» WHAT YOU SHOULD DO: In the text on shock therapy for Scrum beginners, what is the practice of repeating a behavior until it becomes natural called?

» EXCERPTED TEXT:
--
Shock Therapy: Turning A Beginner Into A Freestyler?
Last week I was chanting … “We need: Freestylers!”
“We need people that can use any technique, any mindset, any approach at the right time.”
One concern was raised by Craig Brown: “Freestyling is for experts. Beginners need guides.” or, as Akshay put it: “Expert chefs can freestyle. Normal people need recipes.”
But how do you turn beginners into chefs? Fast?
I think the answer can be found in what Jeff Sutherland describes in “Shock Therapy: Bootstrapping Hyperproductive Scrum“. If you have a new team that has no experience with Scrum, you will put a very experienced Scum Master in charge and he will set the rules. Relentlessly.

Image by otisarchives4.
There are just a few rules, not a binder of procedures.
Only a few rules, that make up the basics of Scrum, but they have to be followed with strong discipline. The Scrum Master will make sure this happens.
Set the rules first, than, after a while, let go when it becomes natural.
It’s called “patterning”: keep repeating certain behavior until you get it, and it becomes natural.
Of course, if you are drilling teams with desctructive behavior and try to manipulate everyone involved, this “shock therapy” becomes dangerous.
Jeff clarifies:
“Therapy without the heart of compassion could be misused. However, misuse is not likely to create a hyperproductive team so there is a self-correcting mechanism here.”
Could a series of Shock Therapies (in Scrum, PMBoK, Prince2, XP…) turn a beginner into a Freestyler?
--
» SUPPLIED DATA:

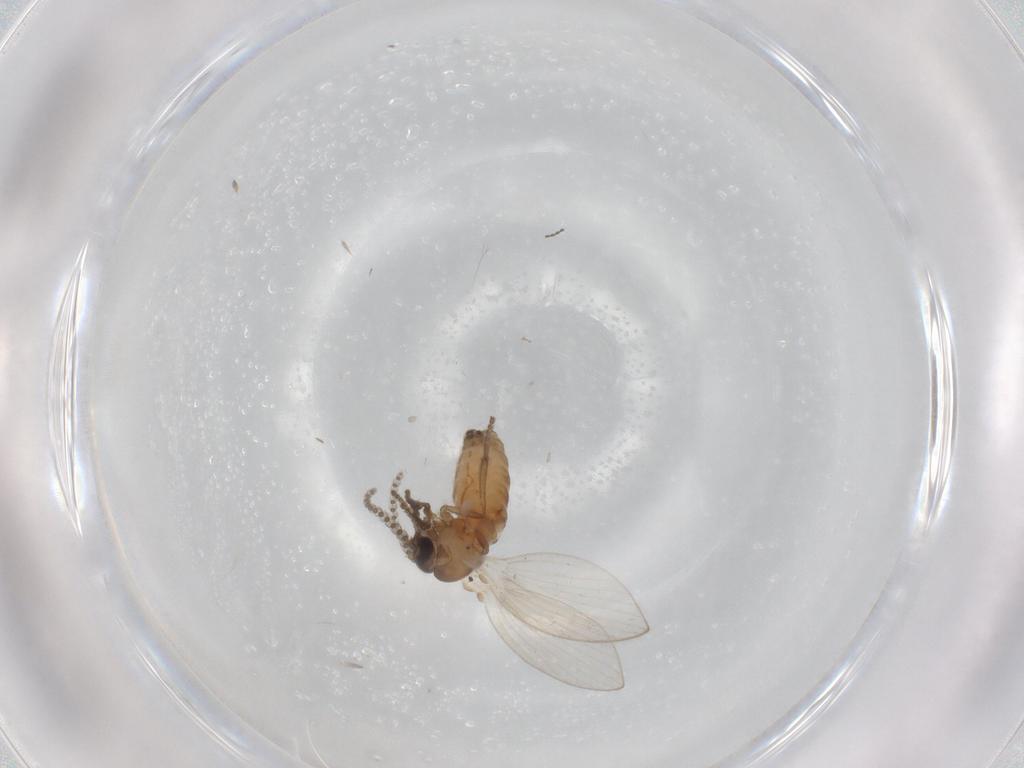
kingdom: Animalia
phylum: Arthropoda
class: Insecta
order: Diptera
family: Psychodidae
--
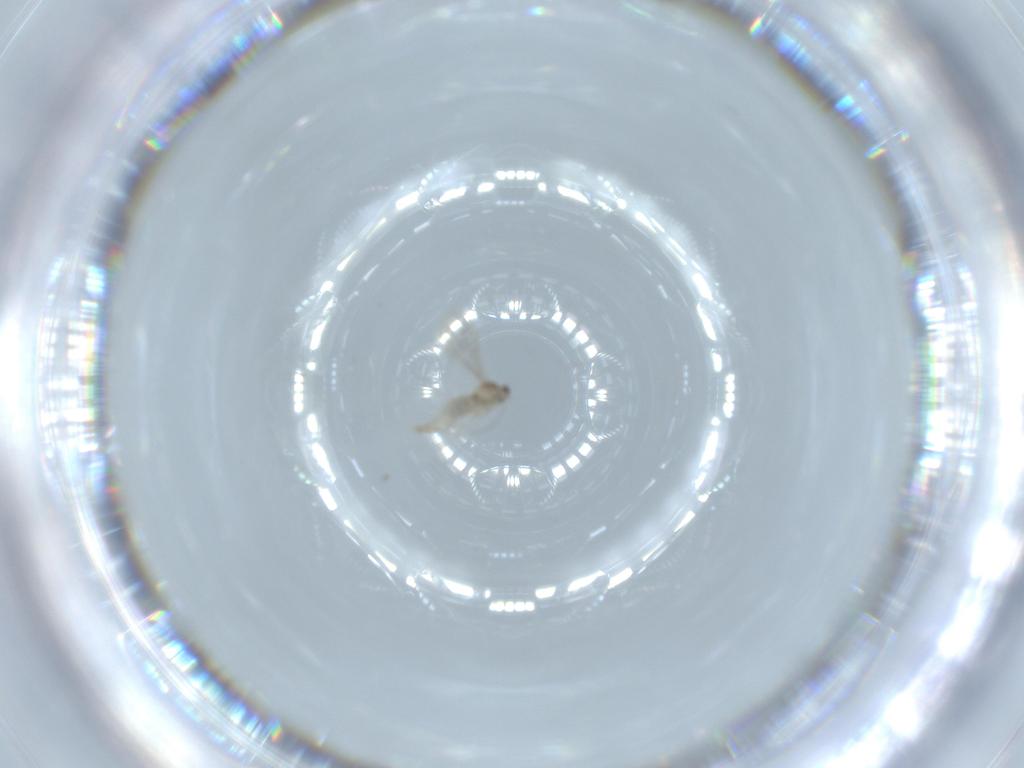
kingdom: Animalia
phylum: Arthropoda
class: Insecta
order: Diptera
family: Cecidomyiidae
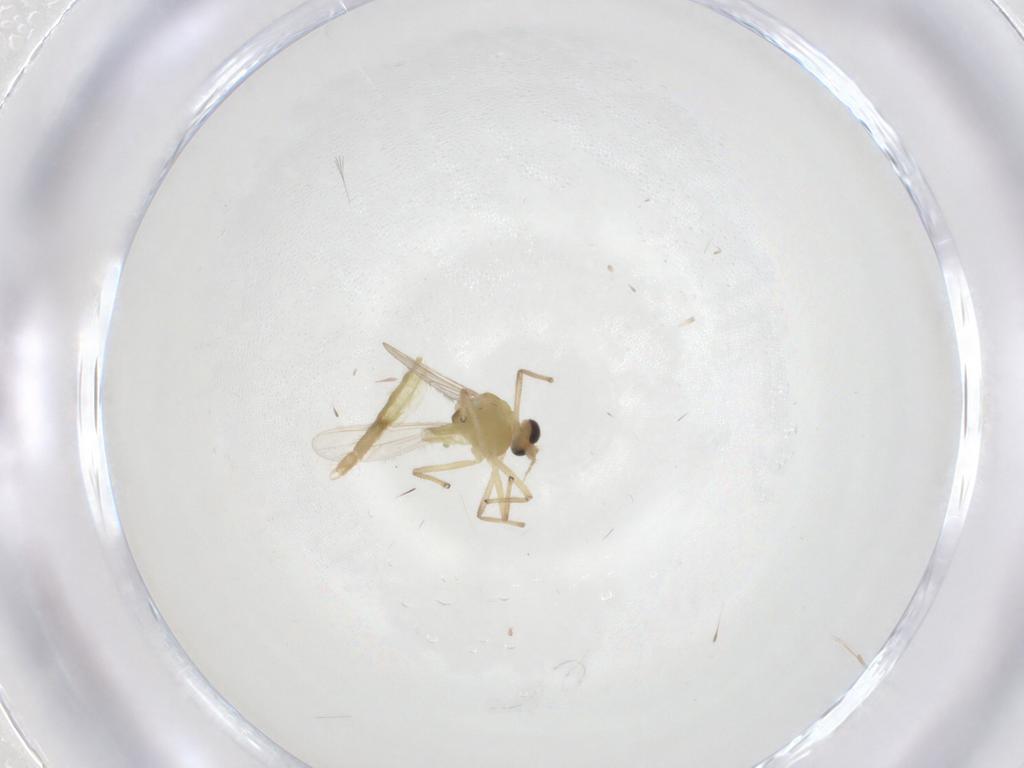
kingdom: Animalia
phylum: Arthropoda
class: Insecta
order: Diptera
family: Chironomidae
--
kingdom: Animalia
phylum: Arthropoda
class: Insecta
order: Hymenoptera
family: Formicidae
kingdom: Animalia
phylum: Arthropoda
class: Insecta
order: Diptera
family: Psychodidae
--
» SOLUTION TO THIS PROBLEM: Patterning.